Quels codes l'extrait de décision cite-t-il dans la liste qui suit la mention « Vu : » ?

● Extrait du texte:
++++++++
Vu la procédure suivante :
Procédure contentieuse antérieure :
La société Le bar à Bières " Le B " a demandé au tribunal administratif de Marseille d'annuler l'arrêté du 19 février 2020 par lequel le préfet de police des Bouches-du-Rhône a prononcé la fermeture de l'établissement " Le B " pour une durée de trois mois.
Par un jugement n° 2001823 du 4 octobre 2022, le tribunal administratif de Marseille a rejeté sa demande.
Procédure devant la cour :
Par une requête, enregistrée le 25 octobre 2022, la société Le bar à Bières " Le B ", représentée par Me Arnaud, demande à la cour :
1°) d'annuler le jugement du tribunal administratif de Marseille du 4 octobre 2022 ;
2°) d'annuler l'arrêté préfectoral du 19 février 2020 ;
3°) de mettre à la charge de l'Etat la somme de 3 000 euros en application de l'article L. 761-1 du code de justice administrative.
Elle soutient que :
En ce qui concerne la régularité du jugement attaqué :
- les premiers juges ont insuffisamment répondu à son moyen tiré de ce que l'arrêté vise un " établissement " et non une personne morale ou physique alors qu'une décision de fermeture administrative doit légalement désigner celui qui l'encourt ;
En ce qui concerne le bienfondé du jugement attaqué :
- l'arrêté vise un " établissement " et non une personne morale ou physique alors qu'une décision de fermeture administrative doit légalement désigner celui qui l'encourt ;
- l'arrêté contesté ne procède pas d'une procédure contradictoire ;
- les faits qui fondent cet arrêté sont matériellement inexacts.
Par un mémoire en défense, enregistré le 16 novembre 2023, le préfet de police des Bouches-du-Rhône conclut au rejet de la requête.
Il fait valoir que les moyens soulevés par la société requérante ne sont pas fondés.
Vu les autres pièces du dossier.
Vu :
- le code général des collectivités territoriales ;
- le code des relations entre le public et l'administration ;
- le code de la santé publique ;
- le code de justice administrative.
Les parties ont été régulièrement averties du jour de l'audience.
Ont été entendus au cours de l'audience publique :
- le rapport de M. Mahmouti,
- et les conclusions de M. Gautron, rapporteur public.
Considérant ce qui suit :
1. La société Le bar à Bières " Le B " relève appel du jugement du 4 octobre 2022 par lequel le tribunal administratif de Marseille a rejeté sa demande tendant à l'annulation de l'arrêté du 19 février 2020 par lequel le préfet de police des Bouches-du-Rhône a prononcé la fermeture de cet établissement pour une durée de trois mois.
Sur la régularité du jugement attaqué :
2. Il résulte des motifs mêmes du jugement, et en particulier de son point 7, que les premiers juges, qui ne sont jamais tenus de répondre au détail de l'argumentation que leur soumettent les parties, ont, eu égard à sa précision et sa portée, suffisamment répondu au moyen soulevé devant eux par la société Le Bar à Bières " Le B " et tiré de ce que l'arrêté contesté ne désignerait pas un sujet de droit. Par suite, la société requérante n'est pas fondée à soutenir que le jugement serait, pour ce motif, entaché d'irrégularité.
++++++++
● Liste des données:
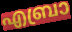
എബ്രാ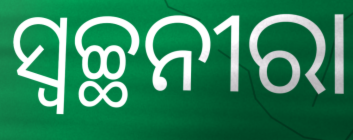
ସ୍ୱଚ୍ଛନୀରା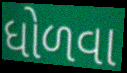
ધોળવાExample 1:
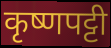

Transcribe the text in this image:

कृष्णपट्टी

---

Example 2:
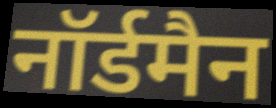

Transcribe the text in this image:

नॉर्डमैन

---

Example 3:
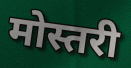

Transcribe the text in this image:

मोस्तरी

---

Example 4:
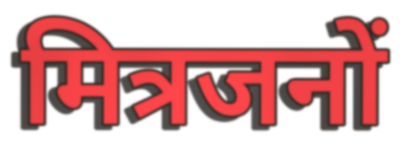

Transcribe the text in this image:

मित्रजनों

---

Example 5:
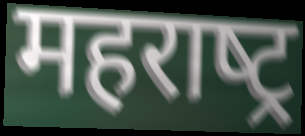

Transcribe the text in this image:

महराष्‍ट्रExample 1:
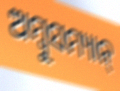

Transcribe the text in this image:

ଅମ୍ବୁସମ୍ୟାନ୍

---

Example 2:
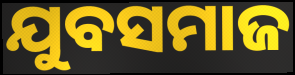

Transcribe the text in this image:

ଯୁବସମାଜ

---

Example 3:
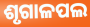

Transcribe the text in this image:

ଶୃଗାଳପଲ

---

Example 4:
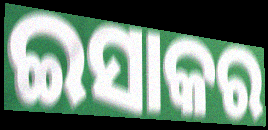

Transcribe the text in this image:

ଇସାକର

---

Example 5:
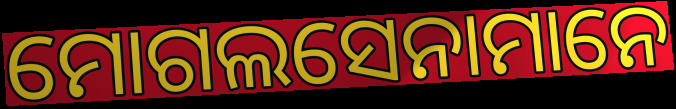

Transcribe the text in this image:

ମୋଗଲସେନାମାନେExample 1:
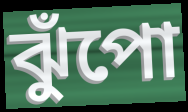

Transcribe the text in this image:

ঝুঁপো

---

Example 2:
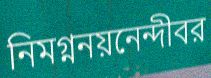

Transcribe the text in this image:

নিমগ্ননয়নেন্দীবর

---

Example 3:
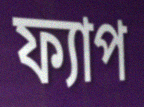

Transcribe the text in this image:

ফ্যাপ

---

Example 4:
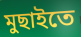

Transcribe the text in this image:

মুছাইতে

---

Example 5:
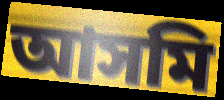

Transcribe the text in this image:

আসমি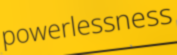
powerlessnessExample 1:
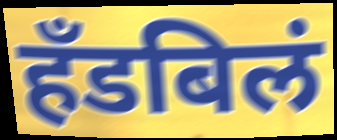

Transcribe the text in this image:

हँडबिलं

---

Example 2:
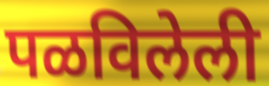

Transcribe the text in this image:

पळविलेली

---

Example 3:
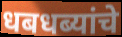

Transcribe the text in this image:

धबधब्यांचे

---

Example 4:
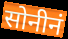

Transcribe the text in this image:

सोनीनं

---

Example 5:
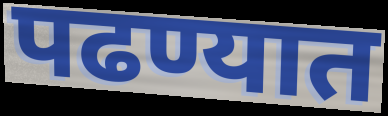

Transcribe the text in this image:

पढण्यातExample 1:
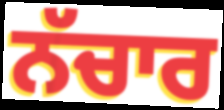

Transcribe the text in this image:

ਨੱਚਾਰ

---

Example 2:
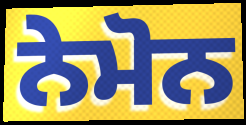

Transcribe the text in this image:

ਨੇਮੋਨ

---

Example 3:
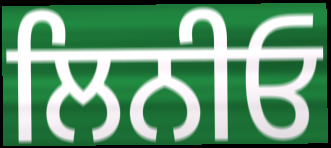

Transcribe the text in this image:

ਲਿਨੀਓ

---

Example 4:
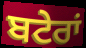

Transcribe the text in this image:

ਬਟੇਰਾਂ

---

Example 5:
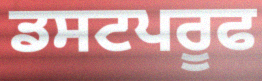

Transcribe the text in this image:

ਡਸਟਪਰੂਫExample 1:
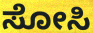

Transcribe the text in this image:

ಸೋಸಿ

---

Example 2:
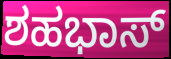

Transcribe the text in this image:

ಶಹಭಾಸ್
++++++++
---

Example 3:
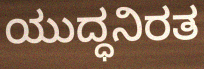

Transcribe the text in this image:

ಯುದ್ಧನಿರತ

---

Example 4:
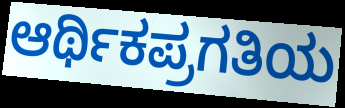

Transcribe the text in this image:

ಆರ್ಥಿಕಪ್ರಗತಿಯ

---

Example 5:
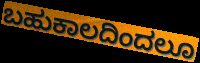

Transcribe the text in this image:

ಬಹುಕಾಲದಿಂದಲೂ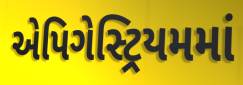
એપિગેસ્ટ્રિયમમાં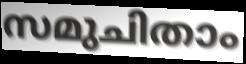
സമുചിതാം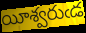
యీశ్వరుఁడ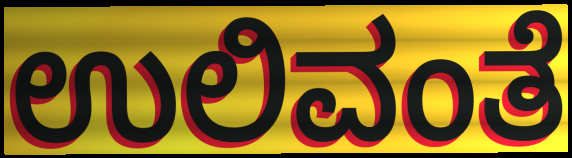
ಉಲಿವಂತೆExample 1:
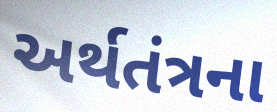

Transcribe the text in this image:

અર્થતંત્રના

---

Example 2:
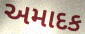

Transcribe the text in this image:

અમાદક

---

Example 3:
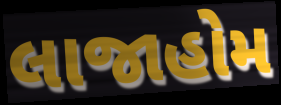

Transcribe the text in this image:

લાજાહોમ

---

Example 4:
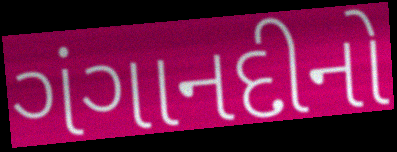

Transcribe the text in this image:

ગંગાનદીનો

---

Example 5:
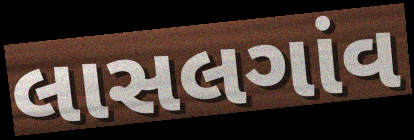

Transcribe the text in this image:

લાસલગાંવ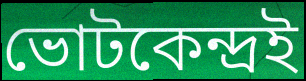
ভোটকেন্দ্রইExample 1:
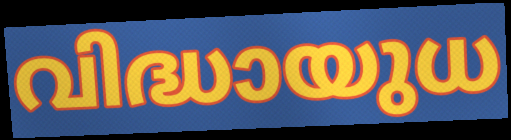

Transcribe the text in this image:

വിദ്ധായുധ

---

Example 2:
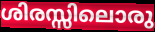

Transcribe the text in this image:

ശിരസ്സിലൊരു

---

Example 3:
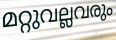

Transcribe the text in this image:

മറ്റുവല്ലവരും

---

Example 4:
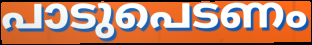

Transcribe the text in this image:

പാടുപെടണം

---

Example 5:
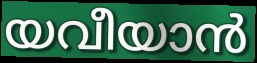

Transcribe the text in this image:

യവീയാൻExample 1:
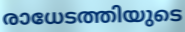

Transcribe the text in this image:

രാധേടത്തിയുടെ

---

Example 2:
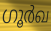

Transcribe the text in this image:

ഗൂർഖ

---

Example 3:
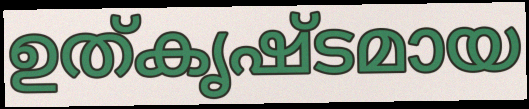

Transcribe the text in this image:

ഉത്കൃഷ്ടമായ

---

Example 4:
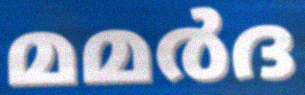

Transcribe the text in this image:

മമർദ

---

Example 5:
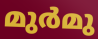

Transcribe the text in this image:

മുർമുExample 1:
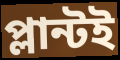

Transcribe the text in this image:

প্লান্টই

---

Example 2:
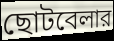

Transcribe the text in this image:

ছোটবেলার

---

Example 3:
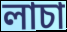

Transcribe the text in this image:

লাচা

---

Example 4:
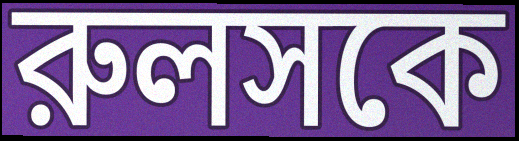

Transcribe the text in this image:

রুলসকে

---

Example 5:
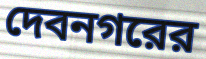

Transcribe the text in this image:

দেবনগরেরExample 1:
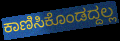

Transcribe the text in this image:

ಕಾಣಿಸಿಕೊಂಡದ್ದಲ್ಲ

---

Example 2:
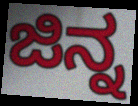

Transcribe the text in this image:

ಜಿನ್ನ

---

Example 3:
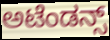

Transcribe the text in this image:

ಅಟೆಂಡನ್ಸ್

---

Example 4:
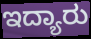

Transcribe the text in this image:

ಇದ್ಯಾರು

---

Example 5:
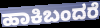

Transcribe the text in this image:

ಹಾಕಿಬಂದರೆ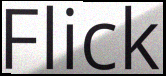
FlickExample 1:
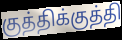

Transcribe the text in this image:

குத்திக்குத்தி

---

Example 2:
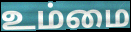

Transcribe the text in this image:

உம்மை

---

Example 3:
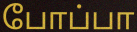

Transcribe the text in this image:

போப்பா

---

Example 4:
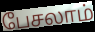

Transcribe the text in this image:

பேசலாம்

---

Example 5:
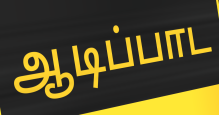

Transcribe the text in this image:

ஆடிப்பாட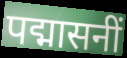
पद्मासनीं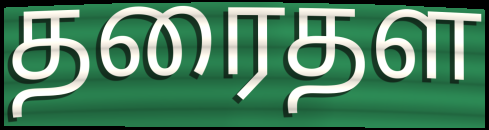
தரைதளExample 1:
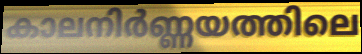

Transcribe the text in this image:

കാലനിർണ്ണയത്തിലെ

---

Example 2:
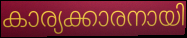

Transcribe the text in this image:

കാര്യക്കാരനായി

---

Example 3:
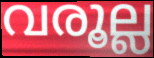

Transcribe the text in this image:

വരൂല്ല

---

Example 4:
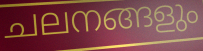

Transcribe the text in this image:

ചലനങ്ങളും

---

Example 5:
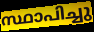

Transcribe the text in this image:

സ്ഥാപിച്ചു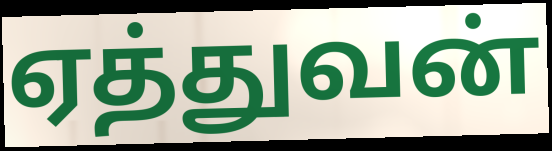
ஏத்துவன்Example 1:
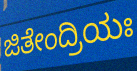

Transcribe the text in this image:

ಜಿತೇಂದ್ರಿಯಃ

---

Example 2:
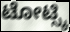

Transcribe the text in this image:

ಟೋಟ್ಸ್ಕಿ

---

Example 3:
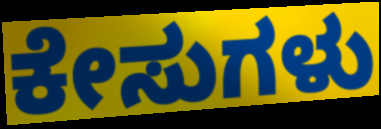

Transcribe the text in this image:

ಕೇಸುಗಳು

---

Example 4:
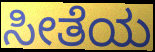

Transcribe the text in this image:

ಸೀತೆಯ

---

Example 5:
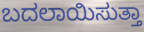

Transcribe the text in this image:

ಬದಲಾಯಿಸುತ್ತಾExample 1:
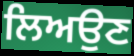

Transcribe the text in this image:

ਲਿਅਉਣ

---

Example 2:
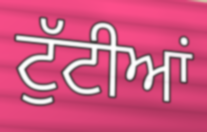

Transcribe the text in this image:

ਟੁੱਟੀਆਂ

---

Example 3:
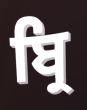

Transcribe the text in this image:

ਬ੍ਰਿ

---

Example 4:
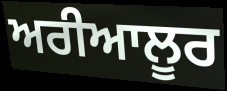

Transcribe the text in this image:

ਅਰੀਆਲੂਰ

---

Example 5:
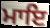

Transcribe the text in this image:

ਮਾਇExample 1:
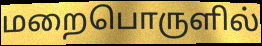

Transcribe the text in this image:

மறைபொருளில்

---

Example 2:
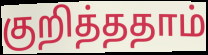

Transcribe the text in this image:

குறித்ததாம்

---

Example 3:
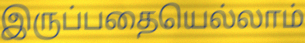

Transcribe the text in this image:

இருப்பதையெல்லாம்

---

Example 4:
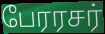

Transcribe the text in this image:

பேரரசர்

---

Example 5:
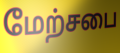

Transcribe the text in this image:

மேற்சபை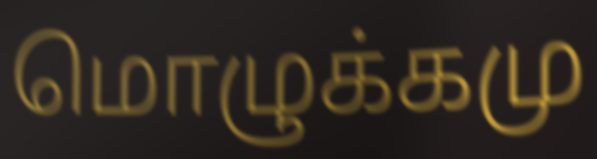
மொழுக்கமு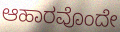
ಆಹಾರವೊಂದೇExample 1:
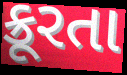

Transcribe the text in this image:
++++++++
● Réponse:
- le code général des collectivités territoriales
- le code des relations entre le public et l'administration
- le code de la santé publique
- le code de justice administrative